> 課題内容
1: 脳と記憶についての抜粋をもとに、次の問いに答えてください。
(a) モレゾンが手術を受けたのは何年ですか。
(b) その手術によってモレゾンが失った能力は何ですか。
(c) 1950年代にはまだなかったとされる、人間の脳の中を覗くテクノロジーの例は何ですか。
2: 脳と記憶についての抜粋から、「あるWebサイトは愛する人と」と「に関する解釈を覆したのです。」の間を両端も含めて、一字も変えずに出力してください。

***** 抜粋箇所

脳の秘密の鍵を握る男

ハンク・グリーン氏:あなたはどうやって物事を記憶していますか?

あるWebサイトは愛する人と時を過ごすべきだといい、旅行サイトは美しい場所への旅に出よといっています。そこで僕は、このSciShowのエピソードを何度も繰り返し、頭にすり込まれるまで見よといいたいと思います。

脳科学者に尋ねると、彼らは揃ってヘンリー・モレゾンという男の名前を挙げるでしょう。1953年、モレゾンは手術で脳の一部を取り除いたため、長期記憶の能力を失ってしまいました。そしてこの1件は、それまでの人間の記憶に関する解釈を覆したのです。

1950年代になるまで、脳が経験を記憶に変え、それが後に思い出されたり、追体験されたりする仕組みについてはほとんどなにも知られていませんでした。科学者たちはどうにかその秘密を解き明かそうと努力し続けていましたが、人間の脳の中を覗くfMRIのようなテクノロジーはまだなかったのです。

**********
***** 提供データ

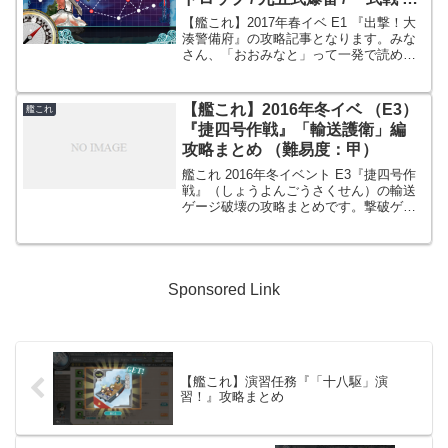
Ⅱ型 / 四週年記念）
【艦これ】2017年春イベ E1 『出撃！大
湊警備府』の攻略記事となります。みな
さん、「おおみなと」って一発で読めま
した？私は検索しました(´・ω・`)
【艦これ】2016年冬イベ （E3）
艦これ
『捷四号作戦』「輸送護衛」編
攻略まとめ （難易度：甲）
艦これ 2016年冬イベント E3『捷四号作
戦』（しょうよんごうさくせん）の輸送
ゲージ破壊の攻略まとめです。撃破ゲー
ジは絶賛攻略中・・・。
Sponsored Link
【艦これ】演習任務『「十八駆」演
習！』攻略まとめ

**********

> 解答
1:
(a) 1953年
(b) 長期記憶の能力
(c) fMRI

2:
あるWebサイトは愛する人と時を過ごすべきだといい、旅行サイトは美しい場所への旅に出よといっています。そこで僕は、このSciShowのエピソードを何度も繰り返し、頭にすり込まれるまで見よといいたいと思います。

脳科学者に尋ねると、彼らは揃ってヘンリー・モレゾンという男の名前を挙げるでしょう。1953年、モレゾンは手術で脳の一部を取り除いたため、長期記憶の能力を失ってしまいました。そしてこの1件は、それまでの人間の記憶に関する解釈を覆したのです。